TASK DATA below:

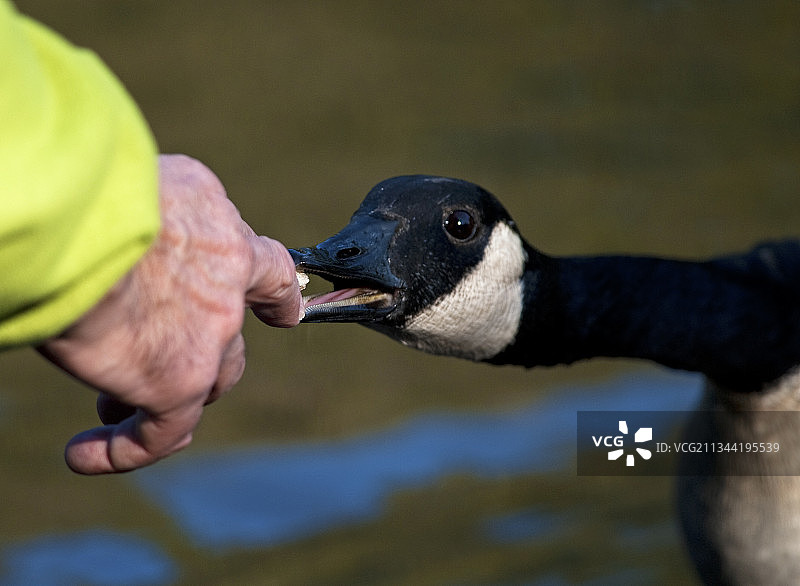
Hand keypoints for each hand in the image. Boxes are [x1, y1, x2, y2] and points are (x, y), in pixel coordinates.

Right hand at [37, 154, 301, 473]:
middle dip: (196, 355)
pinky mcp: (178, 379)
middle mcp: (226, 281)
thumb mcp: (145, 182)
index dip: (277, 297)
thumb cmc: (94, 183)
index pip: (267, 268)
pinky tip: (83, 454)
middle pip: (231, 337)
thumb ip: (161, 213)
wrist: (80, 215)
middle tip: (146, 366)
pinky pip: (161, 431)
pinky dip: (124, 448)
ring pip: (208, 383)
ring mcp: (210, 334)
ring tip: (111, 407)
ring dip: (165, 398)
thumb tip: (135, 232)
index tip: (285, 315)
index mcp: (220, 228)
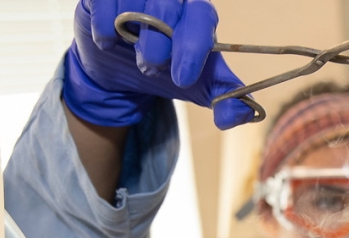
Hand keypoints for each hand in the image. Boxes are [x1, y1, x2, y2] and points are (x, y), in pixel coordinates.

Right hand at [64, 0, 254, 128]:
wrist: (122, 71)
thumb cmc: (166, 71)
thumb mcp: (198, 87)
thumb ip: (225, 99)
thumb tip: (243, 115)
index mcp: (198, 16)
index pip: (202, 16)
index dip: (194, 45)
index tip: (183, 78)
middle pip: (170, 4)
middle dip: (161, 41)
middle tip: (154, 67)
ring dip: (135, 31)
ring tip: (132, 56)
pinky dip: (105, 21)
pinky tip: (107, 41)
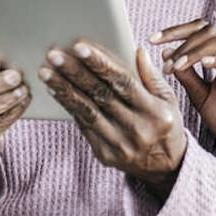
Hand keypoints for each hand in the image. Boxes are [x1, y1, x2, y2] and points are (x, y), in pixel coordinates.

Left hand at [38, 41, 186, 199]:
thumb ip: (151, 75)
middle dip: (75, 73)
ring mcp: (119, 144)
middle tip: (54, 55)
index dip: (100, 64)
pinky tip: (56, 91)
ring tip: (46, 72)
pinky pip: (83, 126)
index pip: (123, 82)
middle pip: (100, 95)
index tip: (80, 47)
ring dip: (64, 89)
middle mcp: (136, 129)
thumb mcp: (169, 99)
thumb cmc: (167, 124)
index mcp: (154, 111)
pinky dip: (69, 106)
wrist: (167, 168)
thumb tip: (137, 50)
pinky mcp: (104, 154)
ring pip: (86, 111)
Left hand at [150, 19, 215, 165]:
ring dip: (198, 50)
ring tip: (179, 65)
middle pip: (210, 30)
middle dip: (183, 40)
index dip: (175, 31)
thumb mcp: (200, 96)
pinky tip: (204, 65)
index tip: (152, 39)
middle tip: (166, 60)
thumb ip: (186, 76)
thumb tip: (165, 52)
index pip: (198, 30)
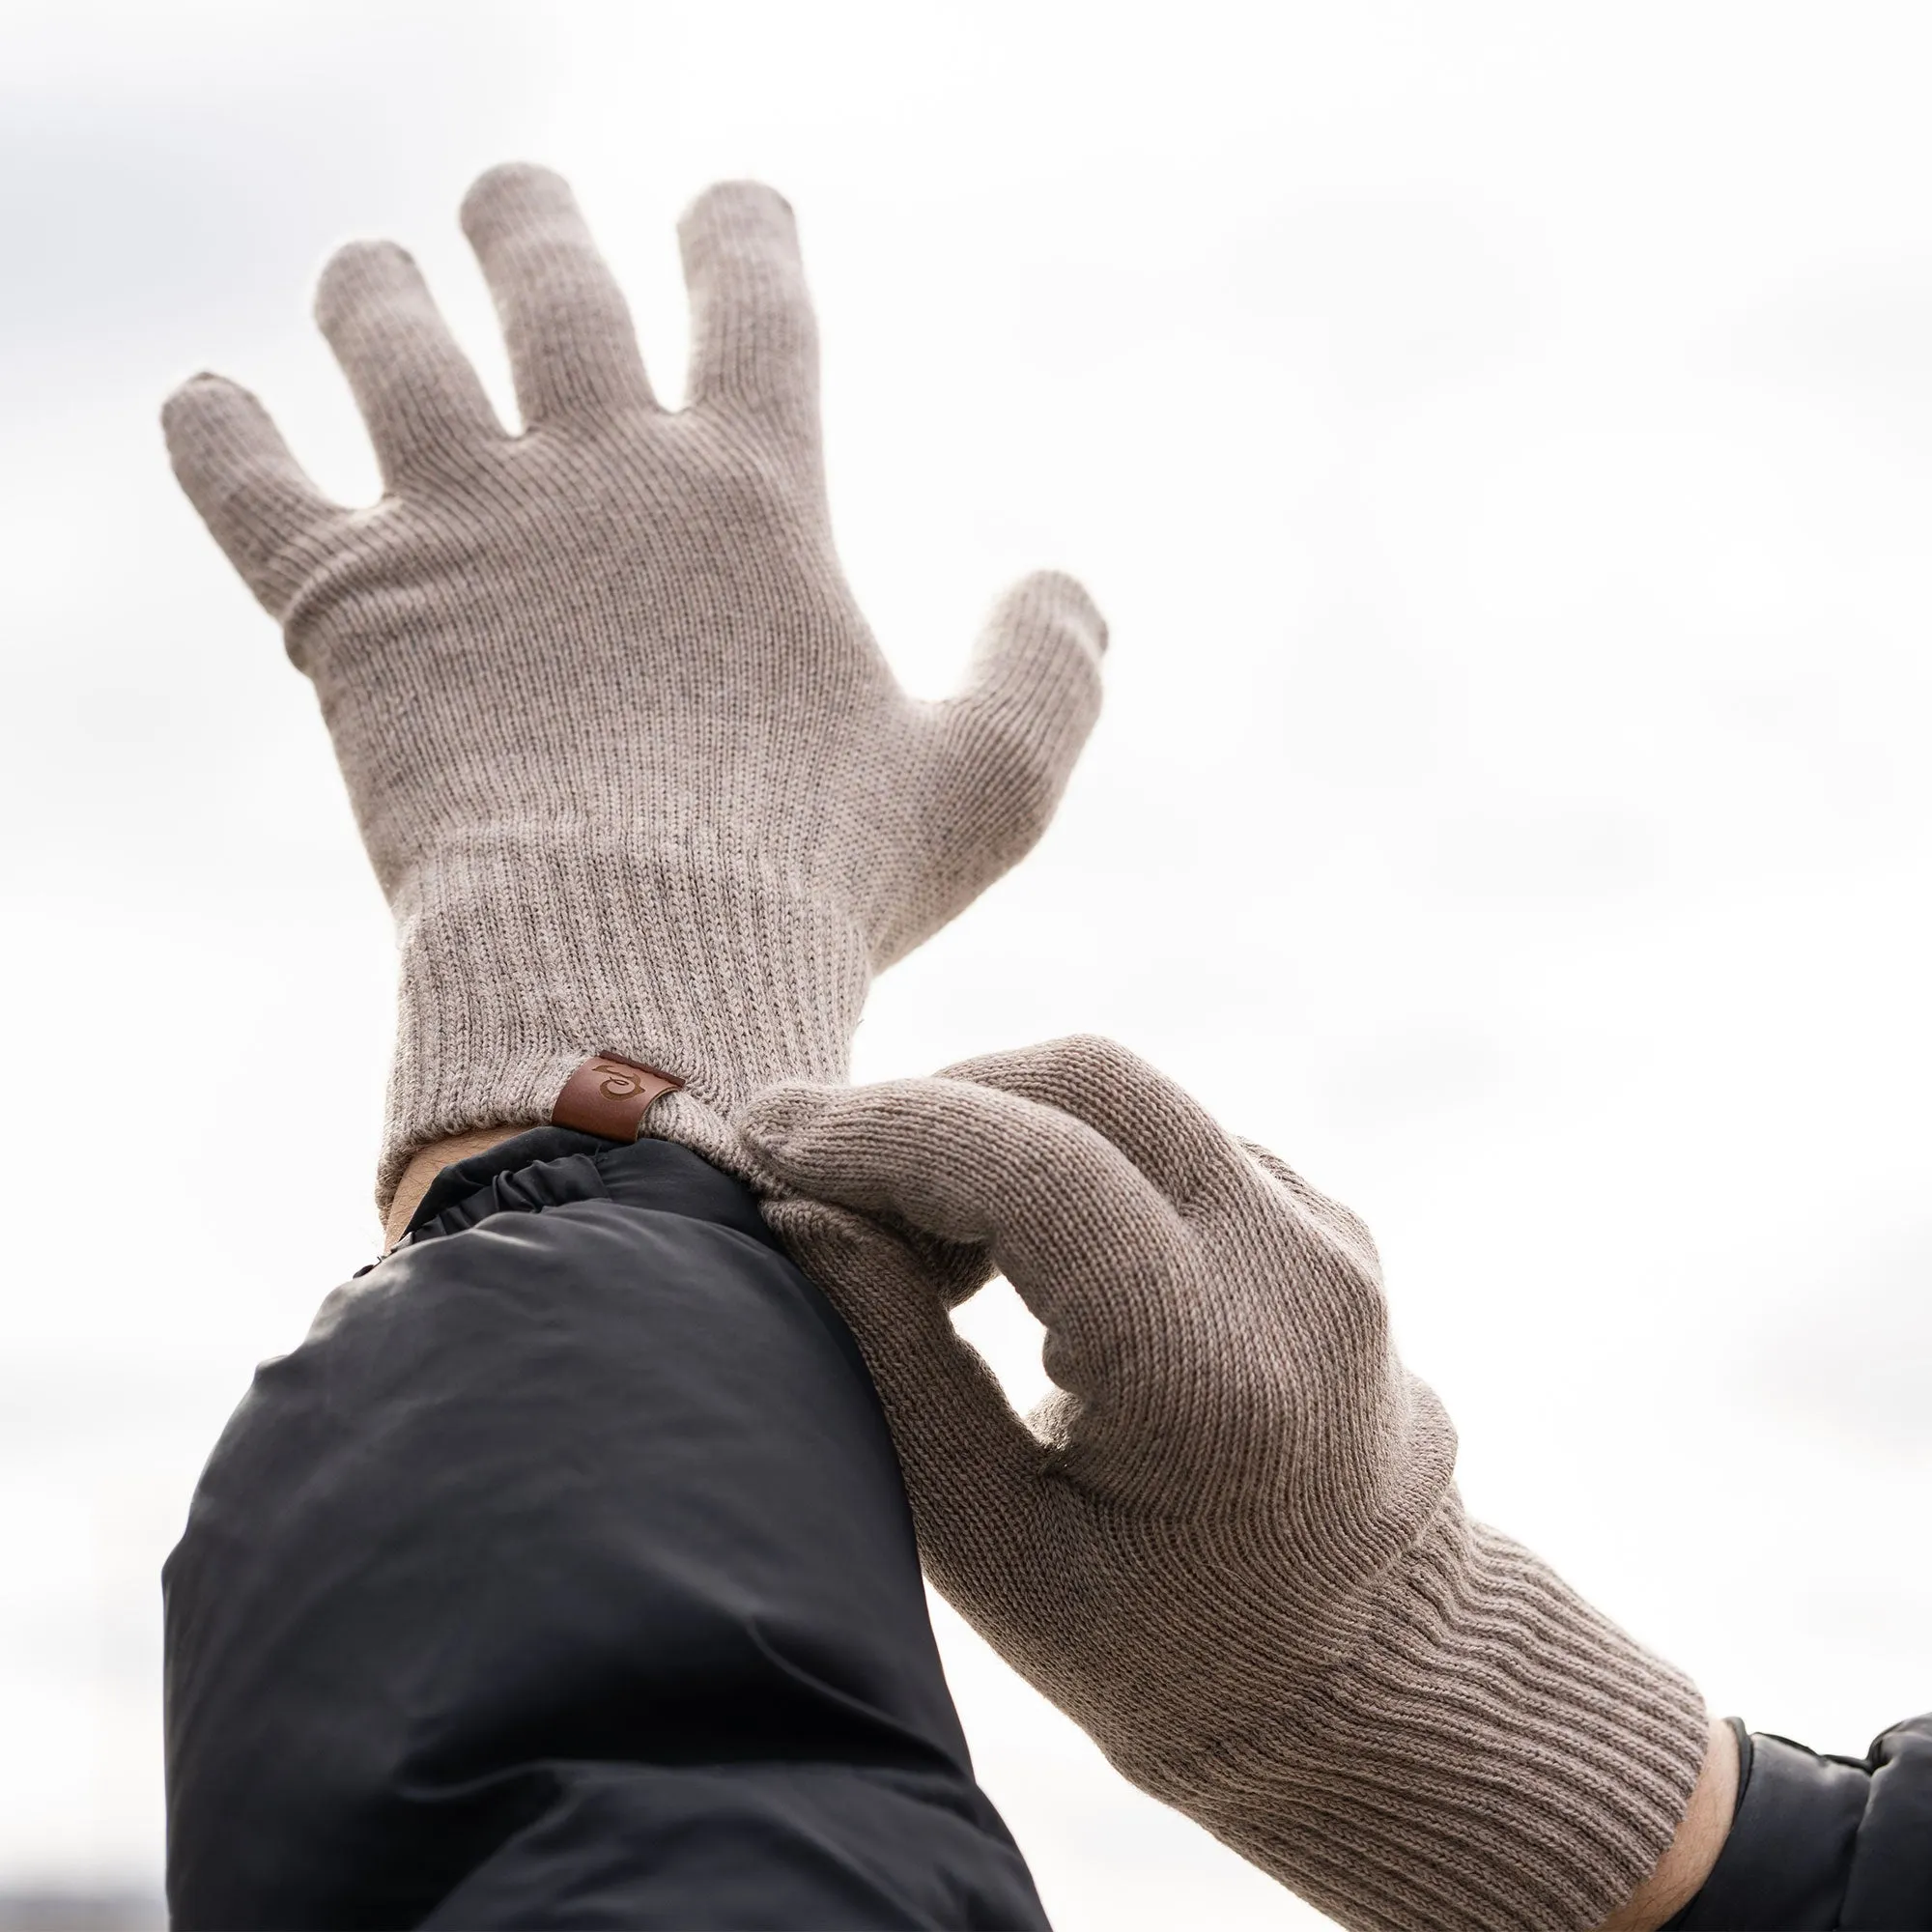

End of TASK DATA.

__WHAT YOU HAVE TO DO__.
For this exercise, return the data above exactly and leave every picture out.

__SOLUTION FOR THIS PROBLEM__.
Hand keypoints for each hand in the image. Boxes are [x1, y1, x2, y2] and points are (x, y), in pixel coordinates.

Right hand at [37, 154, 301, 473]:
middle dip: (196, 355)
pinky mcp: (178, 379)
middle mcp: (226, 281)
thumb mcp: (145, 182)
index dip: (277, 297)
thumb cmc: (94, 183)
index pip: (267, 268)
pinky tip: (83, 454)
middle pip: (231, 337)
thumb ip: (161, 213)
wrist: (80, 215)
middle tip: (146, 366)
pinky pip: (161, 431)
pinky dip: (124, 448)
ring pip: (208, 383)
ring mcp: (210, 334)
ring tip: (111, 407)
ring dip: (165, 398)
thumb tip: (135, 232)
index tip: (285, 315)
index mcp: (220, 228)
Hand keypoints for each hand in the image. Boxes are [x1, y1, x2, y2] and points are (x, y), in pixel coordinates.

Right hand at [64, 0, 254, 128]:
wrist: (122, 71)
thumb cmc: (166, 71)
thumb mcp: (198, 87)
thumb ip: (225, 99)
thumb tip: (243, 115)
index mcp: (198, 16)
index pip: (202, 16)
index dip: (194, 45)
index tip: (183, 78)
middle pip: (170, 4)
middle dip: (161, 41)
middle tip: (154, 67)
ring dip: (135, 31)
ring tip: (132, 56)
pinky dip: (105, 21)
pinky tip: (107, 41)
Hand keypoints for each hand in the image. Boxes are [x1, y1, x2, y2] and points are (x, y), in pixel coordinates.

Left hand at [38, 41, 186, 199]:
thumb ip: (151, 75)
middle dip: (75, 73)
ring mcp: (119, 144)
middle tip: (54, 55)
index dip: (100, 64)
pinky tip: (56, 91)
ring tip: (46, 72)
pinky pip: (83, 126)
index pip: (123, 82)
middle pip: (100, 95)
index tip: (80, 47)
ring dip: (64, 89)
middle mcp: (136, 129)
thumb mcp: (169, 99)
thumb cmc: (167, 124)
index mcp: (154, 111)
pinky dip: (69, 106)
wrist: (167, 168)
thumb tip: (137, 50)
pinky mcp: (104, 154)
ring pip: (86, 111)
Left hand at [150, 19, 215, 165]:
ring dip: (198, 50)
ring tip: (179, 65)
middle pip: (210, 30)
middle dip: (183, 40)
index dip: (175, 31)
thumb mcp: (200, 96)
pinky tip: (204, 65)
index tip: (152, 39)
middle tip: (166, 60)
thumb ip: (186, 76)
thumb tip: (165, 52)
index pip: (198, 30)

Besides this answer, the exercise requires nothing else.